After graduating, I had some time between some seasonal jobs to volunteer at Warner Nature Center. When a naturalist job opened up at Warner, I applied and got it. I am convinced I got the job because of my volunteering there. I served as a Naturalist for 14 years prior to becoming the Director for another 16 years. For the last five years I have returned to volunteering there.
Q: Is there one advancement in scientific knowledge or something you learned about the great outdoors, during your time at Warner Nature Center, that came as a complete surprise to you --that stands out?
Two things stand out: First the complete realization that there is likely no more important work in the world than getting kids outdoors to fall in love with the natural world. ALL other jobs and economies absolutely depend on the integrity of healthy natural systems. And these systems provide their services at NO COST to us.

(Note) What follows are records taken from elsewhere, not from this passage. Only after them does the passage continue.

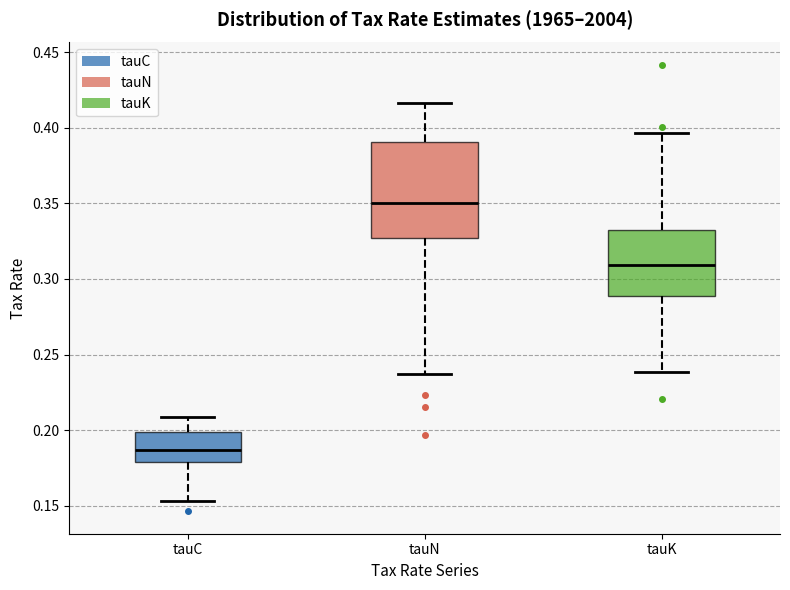

Which box's median line is the highest?

tauN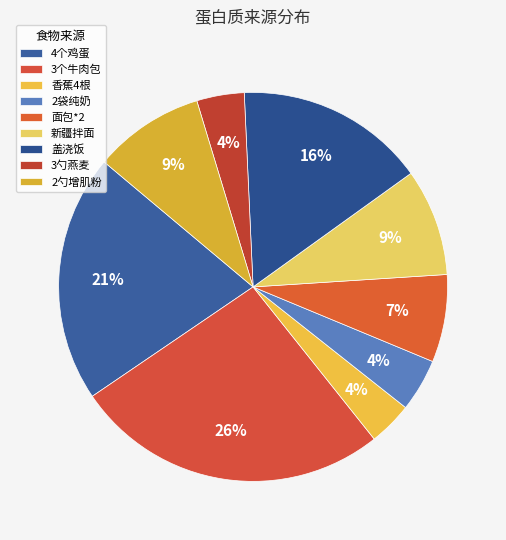

Approximately how many times larger is the value at 盖浇饭 compared to 3个牛肉包?

0.6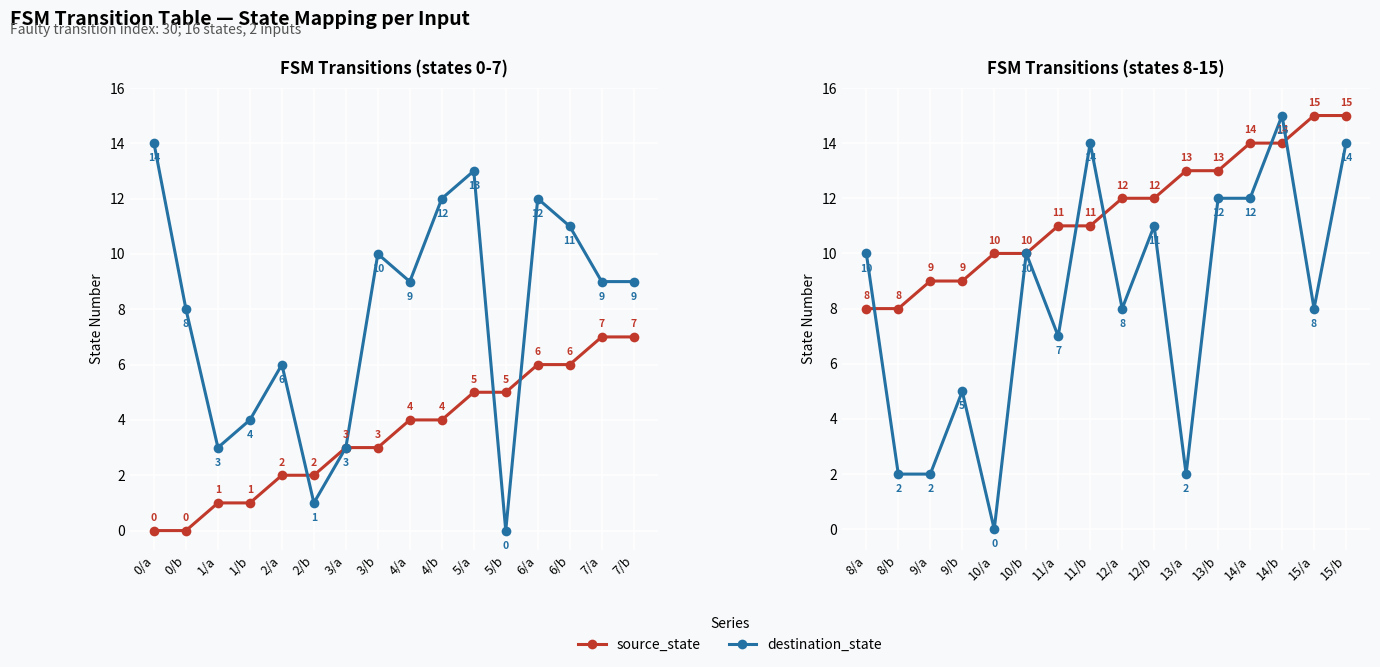

Which series ends up on top after the final intersection of source_state and destination_state?

source_state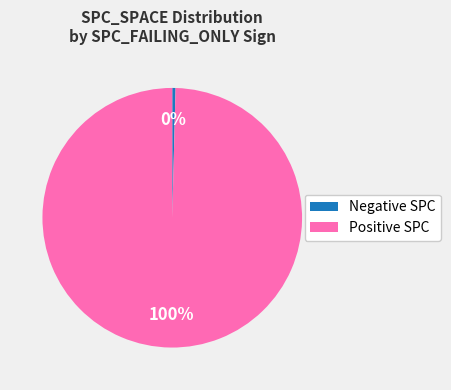

How many slices are in this pie chart?

2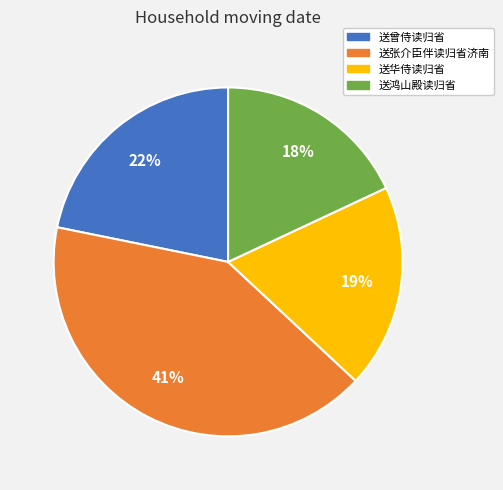

To the nearest percent, what percentage of the pie is 送曾侍读归省?

22%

Secondly, in recent years it has been documented that exposing kids as young as 3 to 5 years old to natural areas in the outdoors results in healthier children and plays a major role in developing innovation, creativity, cooperation and better health.
See for yourself Warner Nature Center is outside of Marine on St Croix. Keep south on Highway 95, and shortly you will turn west onto Norell Avenue, the center address is 15375 Norell. Sunday, October 6 the day starts at 1 p.m. and runs to 5 p.m. Admission is no charge, but a suggested donation is $10 per vehicle.